==== PAGE TEXT

# Kdrama on Fire



## Mercius (Aug 28, 2010)

I've been watching kdrama on my Kindle Fire more than reading books, which isn't at all disappointing since I'm getting more use out of it than I thought. It doesn't look like drama fever has an app that's compatible yet. I've also been catching a good amount of the older ones on Netflix. But the best site to use with the kindle for the latest in kdrama has been huluplus because they have some of the latest. I hate paying the $7.99 and watching ads, but Fire does have a hulu+ app that works well. Hopefully, dramafever will come out with something soon so we can start watching without commercials.

Anyway, I'm in the middle of "Full House", the original, and I just finished "IRIS". Anyone else checking out the Kdrama? And, if so, what else are you watching?


----------



## HappyGuy (Nov 3, 2008)

Pardon my ignorance but, what is "kdrama"?


----------



## Mercius (Aug 28, 2010)

Kdrama is Korean Drama. A Korean Drama typically runs for about 20 episodes, although there have been some that run for about 150 episodes or more. I wouldn't say that they are similar to soap operas in America, rather more like television shows without the whole season 1, season 2 continuation. The dramas can be action, adventure, historical, tragic, comedy, romantic comedy, and dramedy. If you're new to Korean Drama, I might recommend "City Hunter", "Secret Garden", and "Winter Sonata", which are all available on Netflix instant viewing, to get a good idea of the range of dramas available.

========
==== SUPPLIED DATA

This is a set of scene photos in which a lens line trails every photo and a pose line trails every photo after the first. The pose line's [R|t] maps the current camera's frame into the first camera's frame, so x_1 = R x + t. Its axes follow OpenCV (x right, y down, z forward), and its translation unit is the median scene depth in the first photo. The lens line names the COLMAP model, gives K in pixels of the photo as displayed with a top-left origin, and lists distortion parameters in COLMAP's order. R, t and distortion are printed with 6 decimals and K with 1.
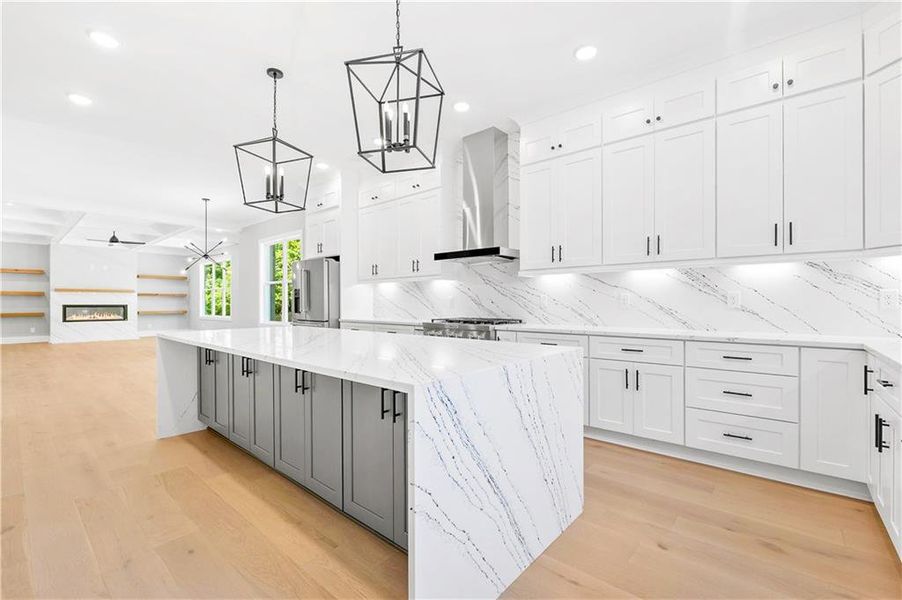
lens RADIAL K [[394.3, 0, 449.8], [0, 394.3, 307.5], [0, 0, 1]] dist [0.000242, -0.000067]
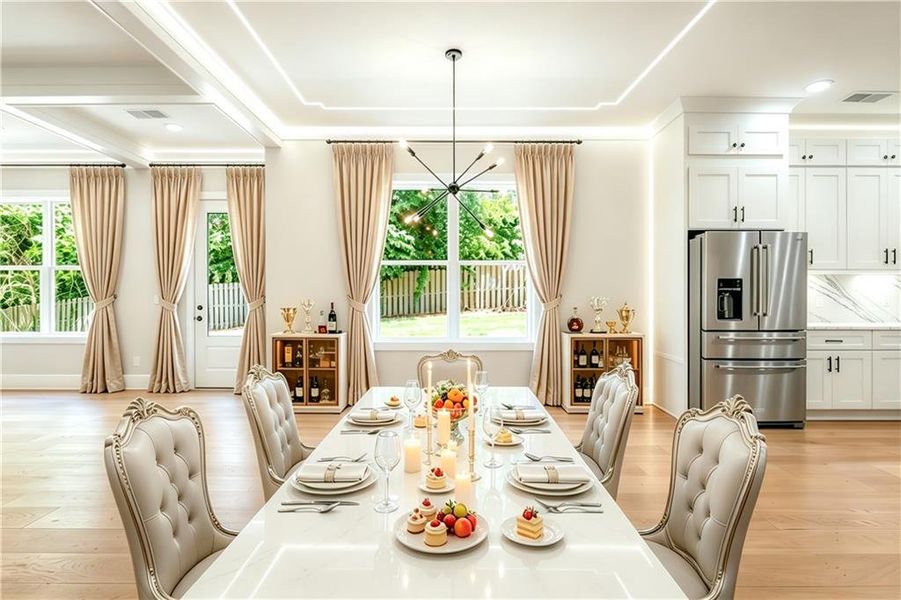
lens RADIAL K [[342.5, 0, 445.9], [0, 342.5, 307.0], [0, 0, 1]] dist [0.002754, 0.000141]
pose [[0.757000, -0.008579, 0.653358, -0.224073], [0.007396, 0.999962, 0.004560, -0.001858], [-0.653373, 0.001381, 0.757035, 0.191133]]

========

### [WORK INSTRUCTION A]
In the Kdrama thread, how many episodes does a Korean Drama typically run?
### [WORK INSTRUCTION B]
Please rewrite the Block 1 entries, swapping "lens line" for "calibration line" and changing nothing else; leave the pictures out of the answer.

### [WRITTEN REPLY A]
About 20 episodes.

### [WRITTEN REPLY B]
This is a set of scene photos in which a calibration line trails every photo and a pose line trails every photo after the first. The pose line's [R|t] maps the current camera's frame into the first camera's frame, so x_1 = R x + t. Its axes follow OpenCV (x right, y down, z forward), and its translation unit is the median scene depth in the first photo. The calibration line names the COLMAP model, gives K in pixels of the photo as displayed with a top-left origin, and lists distortion parameters in COLMAP's order. R, t and distortion are printed with 6 decimals and K with 1.
lens RADIAL K [[394.3, 0, 449.8], [0, 394.3, 307.5], [0, 0, 1]] dist [0.000242, -0.000067]
lens RADIAL K [[342.5, 0, 445.9], [0, 342.5, 307.0], [0, 0, 1]] dist [0.002754, 0.000141]
pose [[0.757000, -0.008579, 0.653358, -0.224073], [0.007396, 0.999962, 0.004560, -0.001858], [-0.653373, 0.001381, 0.757035, 0.191133]]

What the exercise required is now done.